Text excerpt
Logica is a logic programming language that compiles to StandardSQL and runs on Google BigQuery.

Overview

Logica: language of Big Data

Logica is an open source declarative logic programming language for data manipulation. Logica is a successor to Yedalog, a language created at Google earlier.

Why?

Logica is for engineers, data scientists and other specialists who want to use logic programming syntax when writing queries and pipelines to run on BigQuery.

Logica compiles to StandardSQL and gives you access to the power of BigQuery engine with the convenience of logic programming syntax. This is useful because BigQuery is magnitudes more powerful than state of the art native logic programming engines.

We encourage you to try Logica, especially if

  • you already use logic programming and need more computational power, or
  • you use SQL, but feel unsatisfied about its readability, or
  • you want to learn logic programming and apply it to processing of Big Data.

In the future we plan to support more SQL dialects and engines.

I have not heard of logic programming. What is it?

Logic programming is a declarative programming paradigm where the program is written as a set of logical statements.

Logic programming was developed in academia from the late 60s. Prolog and Datalog are the most prominent examples of logic programming languages. Logica is a language of the Datalog family.

Datalog and relational databases start from the same idea: think of data as relations and think of data manipulation as a sequence of operations over these relations. But Datalog and SQL differ in how these operations are described. Datalog is inspired by the mathematical syntax of the first order propositional logic and SQL follows the syntax of natural language.

SQL was based on the natural language to give access to databases to the people without formal training in computer programming or mathematics. This convenience may become costly when the logic that you want to express is non trivial. There are many examples of hard-to-read SQL queries that correspond to simple logic programs.

How does Logica work?

Logica compiles the logic program into a SQL expression, so it can be executed on BigQuery, the state of the art SQL engine.

Among database theoreticians Datalog and SQL are known to be equivalent. And indeed the conversion from Datalog to SQL and back is often straightforward. However there are a few nuances, for example how to treat disjunction and negation. In Logica we tried to make choices that make understanding of the resulting SQL structure as easy as possible, thus empowering user to write programs that are executed efficiently.

Exercises
a: In the Logica overview above, condense the paragraph beginning "Among database theoreticians" into two or three short sentences that keep its main facts.
b: Reproduce the listing below from its first line through the line that contains "drive: drive -> stays", including both of those lines.

Data to use
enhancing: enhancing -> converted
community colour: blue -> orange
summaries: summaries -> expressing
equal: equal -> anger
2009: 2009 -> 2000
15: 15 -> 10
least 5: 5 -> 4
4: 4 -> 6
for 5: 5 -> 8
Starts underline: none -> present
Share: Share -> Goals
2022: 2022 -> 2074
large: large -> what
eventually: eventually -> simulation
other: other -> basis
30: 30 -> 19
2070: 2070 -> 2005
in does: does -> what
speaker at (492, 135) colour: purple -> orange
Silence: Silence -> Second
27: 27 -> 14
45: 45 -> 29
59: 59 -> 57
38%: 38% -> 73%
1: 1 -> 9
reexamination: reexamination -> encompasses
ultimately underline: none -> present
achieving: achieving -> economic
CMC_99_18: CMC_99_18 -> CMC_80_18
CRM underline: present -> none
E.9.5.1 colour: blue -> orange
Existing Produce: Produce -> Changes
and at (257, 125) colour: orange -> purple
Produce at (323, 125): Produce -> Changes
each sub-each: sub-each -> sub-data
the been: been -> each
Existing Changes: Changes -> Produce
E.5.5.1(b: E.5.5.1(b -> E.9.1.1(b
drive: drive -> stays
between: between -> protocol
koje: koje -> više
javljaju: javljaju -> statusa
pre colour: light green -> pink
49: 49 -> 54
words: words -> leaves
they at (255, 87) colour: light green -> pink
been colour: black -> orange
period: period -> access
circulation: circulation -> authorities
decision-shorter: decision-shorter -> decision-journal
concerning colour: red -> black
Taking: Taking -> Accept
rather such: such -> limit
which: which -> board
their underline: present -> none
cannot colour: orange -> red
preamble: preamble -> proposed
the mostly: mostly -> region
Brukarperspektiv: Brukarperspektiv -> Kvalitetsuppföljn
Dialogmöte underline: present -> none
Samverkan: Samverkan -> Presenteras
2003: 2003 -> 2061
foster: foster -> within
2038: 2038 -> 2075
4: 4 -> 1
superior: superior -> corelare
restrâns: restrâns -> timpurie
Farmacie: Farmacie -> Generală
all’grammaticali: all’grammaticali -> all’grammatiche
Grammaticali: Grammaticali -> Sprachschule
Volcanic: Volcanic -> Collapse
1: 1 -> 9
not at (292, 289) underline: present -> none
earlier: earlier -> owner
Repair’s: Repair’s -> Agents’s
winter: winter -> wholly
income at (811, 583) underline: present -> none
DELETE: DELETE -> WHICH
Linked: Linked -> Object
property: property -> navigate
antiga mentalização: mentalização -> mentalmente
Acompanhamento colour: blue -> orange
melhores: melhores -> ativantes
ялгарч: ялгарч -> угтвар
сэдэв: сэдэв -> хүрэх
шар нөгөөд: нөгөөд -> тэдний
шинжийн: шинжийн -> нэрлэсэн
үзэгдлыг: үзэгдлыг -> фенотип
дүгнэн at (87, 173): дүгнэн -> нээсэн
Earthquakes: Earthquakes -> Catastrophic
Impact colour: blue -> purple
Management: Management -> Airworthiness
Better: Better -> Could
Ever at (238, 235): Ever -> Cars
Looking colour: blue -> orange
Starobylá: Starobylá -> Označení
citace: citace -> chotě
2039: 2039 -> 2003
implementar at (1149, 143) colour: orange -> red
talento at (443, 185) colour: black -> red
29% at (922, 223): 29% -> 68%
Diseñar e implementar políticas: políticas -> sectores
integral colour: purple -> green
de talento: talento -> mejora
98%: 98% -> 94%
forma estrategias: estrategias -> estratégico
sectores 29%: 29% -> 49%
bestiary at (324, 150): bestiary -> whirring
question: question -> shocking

Responses to the exercise
a: Database theoreticians consider Datalog and SQL equivalent, and converting between them is often straightforward. Some nuances remain, such as how to handle disjunction and negation. Logica makes choices that keep the resulting SQL structure easy to understand, so users can write programs that run efficiently.

b:
enhancing: enhancing -> converted
community colour: blue -> orange
summaries: summaries -> expressing
equal: equal -> anger
2009: 2009 -> 2000
15: 15 -> 10
least 5: 5 -> 4
4: 4 -> 6
for 5: 5 -> 8
Starts underline: none -> present
Share: Share -> Goals
2022: 2022 -> 2074
large: large -> what
eventually: eventually -> simulation
other: other -> basis
30: 30 -> 19
2070: 2070 -> 2005
in does: does -> what
speaker at (492, 135) colour: purple -> orange
Silence: Silence -> Second
27: 27 -> 14
45: 45 -> 29
59: 59 -> 57
38%: 38% -> 73%
1: 1 -> 9
reexamination: reexamination -> encompasses
ultimately underline: none -> present
achieving: achieving -> economic
CMC_99_18: CMC_99_18 -> CMC_80_18
CRM underline: present -> none
E.9.5.1 colour: blue -> orange
Existing Produce: Produce -> Changes
and at (257, 125) colour: orange -> purple
Produce at (323, 125): Produce -> Changes
each sub-each: sub-each -> sub-data
the been: been -> each
Existing Changes: Changes -> Produce
E.5.5.1(b: E.5.5.1(b -> E.9.1.1(b
drive: drive -> stays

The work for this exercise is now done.